**TASKS TO CARRY OUT:**
a - In the Scottish football report, condense the paragraph beginning "The giant Tannadice centre-half" into a short list, keeping its main facts.
b - Write the next paragraph of the Scottish football report, picking up after its last sentence.

-- STUDY TEXT follows --

The Ibrox men were forced to dig deep, following the needless sending-off of Kevin Thomson after only 13 minutes against Hearts, but when Walter Smith decided to chase the game, and reduced Rangers to three at the back, Bougherra was a tower of strength and poise under pressure in ensuring the visitors rallied from a first-half deficit to secure a win with Kris Boyd's late penalty.

The giant Tannadice centre-half was one of the few individuals to light up an otherwise dreary stalemate between his club and St Mirren. Dods was desperately unlucky not to break the deadlock when his volley crashed off the underside of Paul Gallacher's bar in the 35th minute and he subsequently made several telling interceptions to prevent his opponents stealing the points.

A section of Hibs supporters were critical about the summer sale of Rob Jones to Scunthorpe, but their fears have been allayed by the composure which Hogg has exhibited since taking over the mantle of captain at Easter Road. Once again, he was in prime form as a potentially tricky trip to Falkirk turned into a straightforward win for the visitors, with Hogg providing plenty of security at the back.

Scottish football needs all the precocious talent it can muster and the 16 year-old not only starred in Aberdeen's 3-0 trouncing of Hamilton, but duly became the youngest-ever Pittodrie player to appear in a competitive match. Strong and tenacious, he worked tirelessly for the cause and gained praise from his manager, Mark McGhee. "Fraser was industrious and busy. He is a red head, but I don't want to say he's like Paul Scholes. He's more like Ron Weasley - a wee bit of magic!"

-- STUDY TEXT concluded --
-- DATA EXCERPTS follows --

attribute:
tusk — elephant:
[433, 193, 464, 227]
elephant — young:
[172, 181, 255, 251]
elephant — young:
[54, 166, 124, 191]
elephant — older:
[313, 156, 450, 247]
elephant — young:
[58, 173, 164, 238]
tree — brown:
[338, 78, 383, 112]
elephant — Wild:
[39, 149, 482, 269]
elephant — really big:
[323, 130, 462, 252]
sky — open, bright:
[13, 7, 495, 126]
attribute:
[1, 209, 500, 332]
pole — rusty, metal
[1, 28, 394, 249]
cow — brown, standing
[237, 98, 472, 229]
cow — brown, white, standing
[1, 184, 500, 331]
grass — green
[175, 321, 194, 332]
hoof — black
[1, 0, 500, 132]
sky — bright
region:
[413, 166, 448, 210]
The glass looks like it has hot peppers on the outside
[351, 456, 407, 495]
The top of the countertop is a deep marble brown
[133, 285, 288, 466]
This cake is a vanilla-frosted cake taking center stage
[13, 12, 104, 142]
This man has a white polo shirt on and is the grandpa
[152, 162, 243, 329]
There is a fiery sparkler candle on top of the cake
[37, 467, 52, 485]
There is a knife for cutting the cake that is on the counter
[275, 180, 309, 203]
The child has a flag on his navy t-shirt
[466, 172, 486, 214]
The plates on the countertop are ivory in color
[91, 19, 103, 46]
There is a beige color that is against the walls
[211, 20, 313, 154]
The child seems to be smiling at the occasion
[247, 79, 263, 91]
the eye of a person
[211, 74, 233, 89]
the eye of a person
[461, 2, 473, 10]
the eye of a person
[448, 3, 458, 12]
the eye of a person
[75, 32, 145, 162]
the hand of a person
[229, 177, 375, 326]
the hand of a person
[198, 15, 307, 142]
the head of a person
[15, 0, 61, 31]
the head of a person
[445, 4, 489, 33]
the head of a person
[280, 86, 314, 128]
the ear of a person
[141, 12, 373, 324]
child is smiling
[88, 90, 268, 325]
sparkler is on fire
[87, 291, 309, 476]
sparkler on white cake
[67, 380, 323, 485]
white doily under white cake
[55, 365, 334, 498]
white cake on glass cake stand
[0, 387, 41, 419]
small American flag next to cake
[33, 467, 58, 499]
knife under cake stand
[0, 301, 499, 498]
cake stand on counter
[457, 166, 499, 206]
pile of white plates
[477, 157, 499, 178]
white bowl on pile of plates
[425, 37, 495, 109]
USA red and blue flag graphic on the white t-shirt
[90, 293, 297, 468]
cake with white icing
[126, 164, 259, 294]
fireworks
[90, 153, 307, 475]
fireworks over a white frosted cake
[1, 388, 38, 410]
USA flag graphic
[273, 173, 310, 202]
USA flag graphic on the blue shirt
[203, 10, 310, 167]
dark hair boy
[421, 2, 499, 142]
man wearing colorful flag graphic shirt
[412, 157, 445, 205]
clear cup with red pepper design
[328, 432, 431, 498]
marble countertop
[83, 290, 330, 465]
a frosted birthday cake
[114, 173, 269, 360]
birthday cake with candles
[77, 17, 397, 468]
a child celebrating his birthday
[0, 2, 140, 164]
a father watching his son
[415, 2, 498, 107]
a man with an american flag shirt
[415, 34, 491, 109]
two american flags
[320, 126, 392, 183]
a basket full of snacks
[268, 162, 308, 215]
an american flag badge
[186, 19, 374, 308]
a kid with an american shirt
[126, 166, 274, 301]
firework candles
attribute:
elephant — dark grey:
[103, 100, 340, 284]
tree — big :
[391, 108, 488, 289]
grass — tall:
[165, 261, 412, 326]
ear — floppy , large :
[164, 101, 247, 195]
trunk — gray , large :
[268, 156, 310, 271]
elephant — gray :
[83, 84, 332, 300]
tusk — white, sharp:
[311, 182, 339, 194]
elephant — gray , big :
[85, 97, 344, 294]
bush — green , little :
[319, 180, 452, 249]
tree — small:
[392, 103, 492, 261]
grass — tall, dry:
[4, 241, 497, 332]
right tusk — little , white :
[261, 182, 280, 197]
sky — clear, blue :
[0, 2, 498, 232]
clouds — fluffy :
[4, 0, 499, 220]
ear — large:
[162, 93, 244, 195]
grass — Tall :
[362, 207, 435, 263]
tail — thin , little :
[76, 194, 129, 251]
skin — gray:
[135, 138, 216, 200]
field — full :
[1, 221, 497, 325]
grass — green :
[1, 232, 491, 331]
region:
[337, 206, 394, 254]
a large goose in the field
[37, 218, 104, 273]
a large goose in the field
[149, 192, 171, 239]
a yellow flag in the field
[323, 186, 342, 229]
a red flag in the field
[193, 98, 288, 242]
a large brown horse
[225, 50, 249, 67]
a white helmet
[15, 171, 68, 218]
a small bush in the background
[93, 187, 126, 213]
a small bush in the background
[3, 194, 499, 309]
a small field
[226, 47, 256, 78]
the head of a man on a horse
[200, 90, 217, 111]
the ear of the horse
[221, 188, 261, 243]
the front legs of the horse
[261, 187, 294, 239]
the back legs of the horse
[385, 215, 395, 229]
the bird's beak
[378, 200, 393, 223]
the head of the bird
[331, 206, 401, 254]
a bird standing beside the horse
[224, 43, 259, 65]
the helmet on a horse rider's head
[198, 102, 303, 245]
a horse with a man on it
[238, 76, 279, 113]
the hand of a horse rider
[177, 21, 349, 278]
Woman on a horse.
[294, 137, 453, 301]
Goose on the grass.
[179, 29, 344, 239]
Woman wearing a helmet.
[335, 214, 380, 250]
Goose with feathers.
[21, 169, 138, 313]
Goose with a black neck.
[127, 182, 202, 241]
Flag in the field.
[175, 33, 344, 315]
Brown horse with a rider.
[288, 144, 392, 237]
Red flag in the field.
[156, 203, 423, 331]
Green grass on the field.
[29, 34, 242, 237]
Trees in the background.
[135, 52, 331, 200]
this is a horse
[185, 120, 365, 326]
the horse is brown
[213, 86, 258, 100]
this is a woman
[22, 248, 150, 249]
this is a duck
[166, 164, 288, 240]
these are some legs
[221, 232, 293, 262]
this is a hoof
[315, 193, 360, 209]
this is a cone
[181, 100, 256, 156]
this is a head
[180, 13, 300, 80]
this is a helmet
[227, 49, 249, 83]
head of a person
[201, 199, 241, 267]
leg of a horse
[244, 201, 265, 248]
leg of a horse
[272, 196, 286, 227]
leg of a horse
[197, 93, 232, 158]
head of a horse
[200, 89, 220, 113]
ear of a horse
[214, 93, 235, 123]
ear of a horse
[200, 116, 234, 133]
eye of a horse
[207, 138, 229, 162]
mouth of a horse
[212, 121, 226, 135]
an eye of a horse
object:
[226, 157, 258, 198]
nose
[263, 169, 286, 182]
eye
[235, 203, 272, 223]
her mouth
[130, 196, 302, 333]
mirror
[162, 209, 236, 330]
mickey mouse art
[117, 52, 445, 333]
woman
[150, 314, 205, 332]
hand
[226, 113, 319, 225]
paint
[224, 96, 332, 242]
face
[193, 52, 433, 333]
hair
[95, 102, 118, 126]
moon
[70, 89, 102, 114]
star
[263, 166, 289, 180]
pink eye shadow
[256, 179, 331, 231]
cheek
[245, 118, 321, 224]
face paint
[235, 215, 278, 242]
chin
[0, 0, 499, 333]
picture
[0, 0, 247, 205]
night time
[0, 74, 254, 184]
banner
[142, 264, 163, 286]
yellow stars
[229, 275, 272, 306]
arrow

-- DATA EXCERPTS concluded --

**SOLVED TASKS:**
a -
- Dods, the Tannadice centre-half, was one of the few bright spots in a dreary stalemate between his club and St Mirren.
- In the 35th minute, his volley hit the underside of Paul Gallacher's bar.
- He later made several telling interceptions to stop his opponents from taking the points.

b -
MIDFIELDER - JIM O'BRIEN (Motherwell) Another youngster with an impressive maturity, the 21 year-old Fir Park man was a pivotal figure in his club's 3-1 victory over Kilmarnock. Indeed, such was the torrid time he inflicted on the opposing defence that the Killie manager, Jim Jefferies, was forced into making early substitutions, but to no avail.

He is attracting all manner of superlatives at the moment, as well as being linked with a number of English Premiership clubs and, on this form, one has to wonder why he fell out of favour with Gordon Strachan. Pacy, persevering and possessed of myriad tricks, McGeady bewitched and bewildered St Johnstone during Celtic's 5-2 success at Parkhead and maintained the consistent excellence he has demonstrated for his team and new manager, Tony Mowbray, in the last few weeks.

MIDFIELDER - LEE McCULLOCH (Rangers) A controversial choice, not least because he committed a couple of hair-raising tackles during the victory over Hearts and, in some people's opinion, was fortunate not to suffer the same fate as Thomson. However, on the plus side, McCulloch grabbed another crucial goal, bossed the midfield to the extent that one could have been forgiven for imagining it was the Jambos who were a man down, and offered so much unstinting commitment he has filled the gap left by Barry Ferguson.

Here is a fellow who has been reinvigorated by returning to Celtic from Aston Villa, and continued his excellent start to the season with a substantial contribution to his team's 5-2 win over St Johnstone. It wasn't simply that he conjured up two goals of his own, but also the symbiotic partnership which he has developed with Aiden McGeady, which were so impressive. Maloney already has 15 Scotland caps and it wouldn't be surprising if the under-pressure Scotland coach, George Burley, recalled him to the national squad for next month's World Cup qualifiers.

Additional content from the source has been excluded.